Examples that matter in procurement and logistics:
- Customer threatens chargeback or contract penalties
- A supplier dispute is likely to impact multiple POs
- Sentiment drops sharply after a delivery change
When flagged, the UI can prompt the agent to call a supervisor or a specialist—without waiting until the interaction is already lost.
Operational checklist: what teams forget (and pay for later)
Answer first: The tech is the easy part; adoption and governance are what make it stick.
Here’s a field-tested checklist to keep you out of trouble:
Metrics to track from week one
- Time-to-expert (seconds from escalation intent to expert connection)
- First contact resolution (FCR) for exception-heavy reasons (delivery issues, damaged items)
- Repeat contact rate within 7 days for escalated cases
- Internal call volume by reason (to identify process gaps)
Guardrails that prevent chaos
- Role-based access (who can call whom)
- Business unit boundaries (procurement agents shouldn’t spam tier-3 logistics)
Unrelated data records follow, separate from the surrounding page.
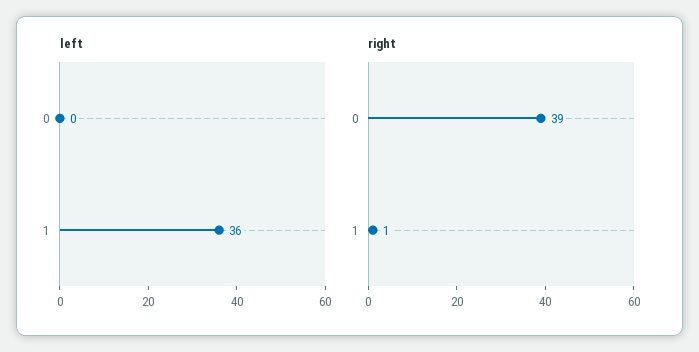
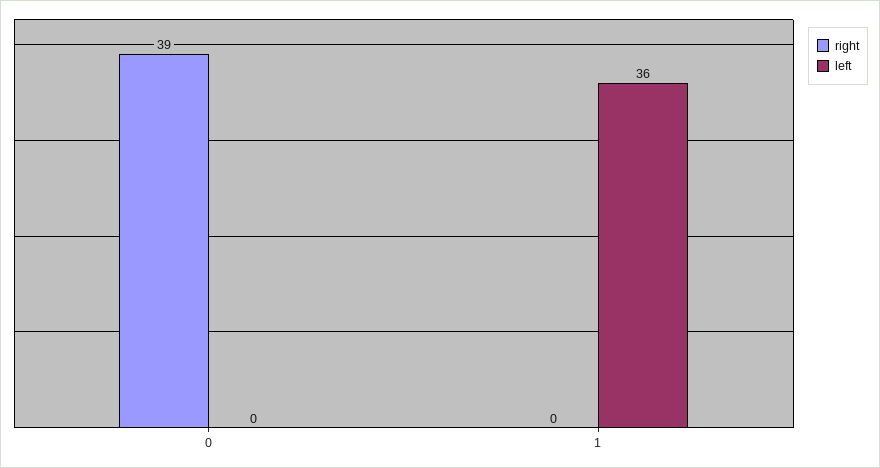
  {
    "left": {
      "0": 0,
      "1": 36
    },
    "right": {
      "0": 39,
-     "1": 1
+     "1": 0
    }
  }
- Quiet hours / on-call schedules for SMEs
- Rate limits and click protection
Change management that drives usage
- Put the widget where agents already look (not buried)
- Provide a short “when to call” rubric
- Train SMEs on how to receive escalations (what details to ask for, what to document)
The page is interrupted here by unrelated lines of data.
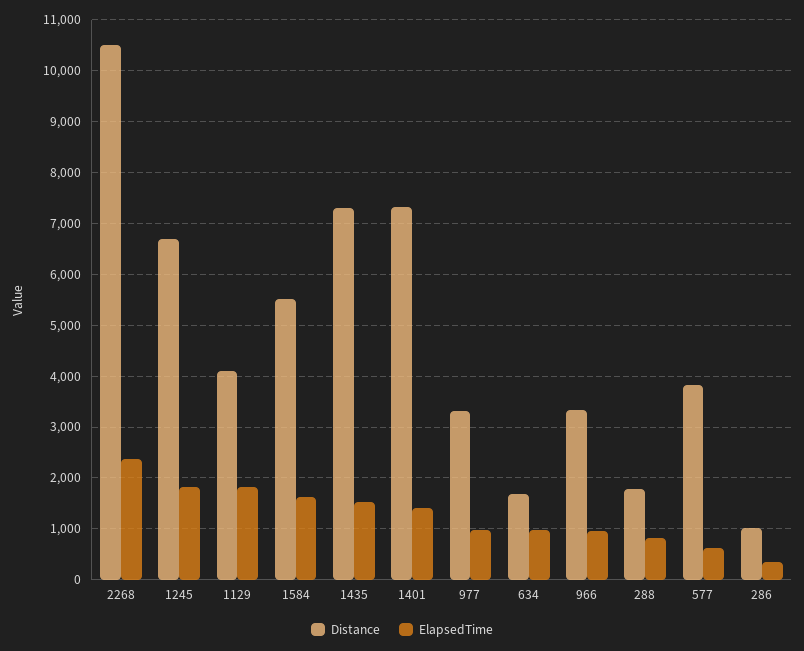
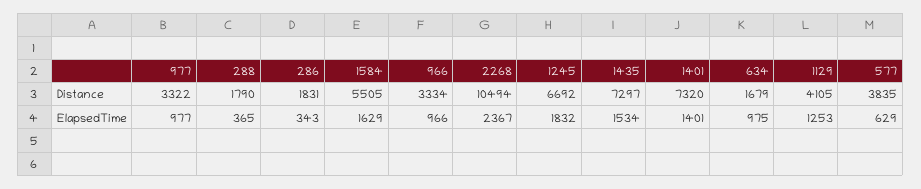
  {
    "Distance": {
      "2268": 10494,
      "1245": 6692,
      "1129": 4105,
      "1584": 5505,
      "1435": 7297,
      "1401": 7320,
      "977": 3322,
      "634": 1679,
      "966": 3334,
      "288": 1790,
      "577": 3835,
-     "286": 1000
+     "286": 1831
    },
    "ElapsedTime": {
      "2268": 2367,
      "1245": 1832,
-     "1129": 1800,
+     "1129": 1253,
      "1584": 1629,
      "1435": 1534,
      "1401": 1401,
      "977": 977,
      "634": 975,
      "966": 966,
-     "288": 800,
+     "288": 365,
      "577": 629,
      "286": 343
    }
  }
People also ask: practical questions before you implement
Does agent-to-agent calling replace chat tools?
No. Chat is great for low-urgency questions. Internal calling is for time-sensitive escalation where a wrong decision creates downstream cost—refunds, reshipments, supplier penalties, and expedited freight.
Can this work across sites or BPO partners?
Yes, if your governance is solid. Use business unit partitioning, role-based authorization, and contact flows that enforce allowed destinations.
Is presence data mandatory?
Not mandatory, but it changes behavior. A presence indicator reduces “blind calling,” which reduces agent frustration and internal noise.
Next step: start small, then add intelligence
Agent-to-agent calling in Amazon Connect agent workspace is the kind of unglamorous capability that makes your AI roadmap real. It turns escalations into a controlled workflow instead of a scavenger hunt.
If you’re building AI-driven customer service for supply chain and procurement—demand volatility, late shipments, supplier risk, returns spikes—this is one of the best foundational upgrades because it improves the handoffs AI depends on.
If you want to pressure-test your design, start with one workflow: delivery exception escalations. Measure time-to-expert and repeat contacts for 30 days. Then decide where AI should step in next: expert matching, real-time summaries, or risk-triggered escalation.
What would happen to your backlog if every agent could reach the right internal expert in under 30 seconds—without leaving the workspace?